◆ **DATA EXTRACTS**
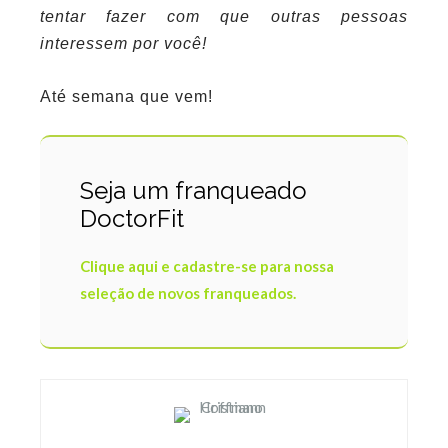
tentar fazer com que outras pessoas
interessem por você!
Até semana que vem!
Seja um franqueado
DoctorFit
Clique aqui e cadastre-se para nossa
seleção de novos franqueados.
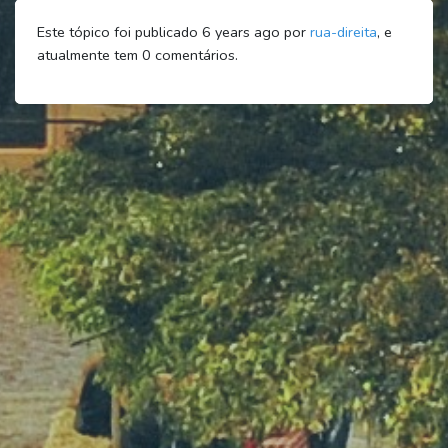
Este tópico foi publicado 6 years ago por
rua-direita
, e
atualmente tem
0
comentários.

* * *

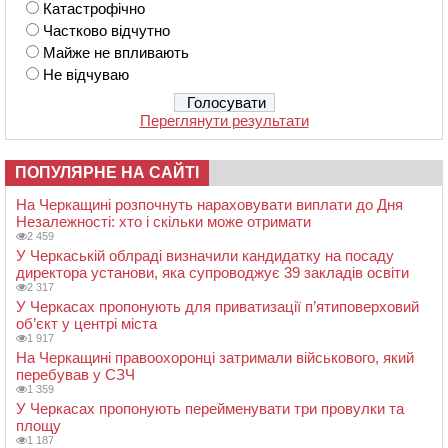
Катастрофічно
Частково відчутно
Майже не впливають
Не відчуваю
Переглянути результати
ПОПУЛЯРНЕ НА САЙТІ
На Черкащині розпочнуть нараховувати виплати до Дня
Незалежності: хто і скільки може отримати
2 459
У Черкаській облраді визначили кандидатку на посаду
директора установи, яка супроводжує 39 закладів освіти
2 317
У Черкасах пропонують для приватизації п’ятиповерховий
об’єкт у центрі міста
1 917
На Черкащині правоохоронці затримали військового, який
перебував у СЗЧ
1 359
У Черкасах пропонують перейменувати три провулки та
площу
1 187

◆ **ASSIGNMENT**
Everything from the line with "Até semana que vem!" through the line with "comentários." in the material above should be transcribed exactly, except the pictures.

◆ **TASK RESPONSE**
Até semana que vem!
Seja um franqueado
DoctorFit
Clique aqui e cadastre-se para nossa
seleção de novos franqueados.
Este tópico foi publicado 6 years ago por
rua-direita
, e
atualmente tem
0
comentários.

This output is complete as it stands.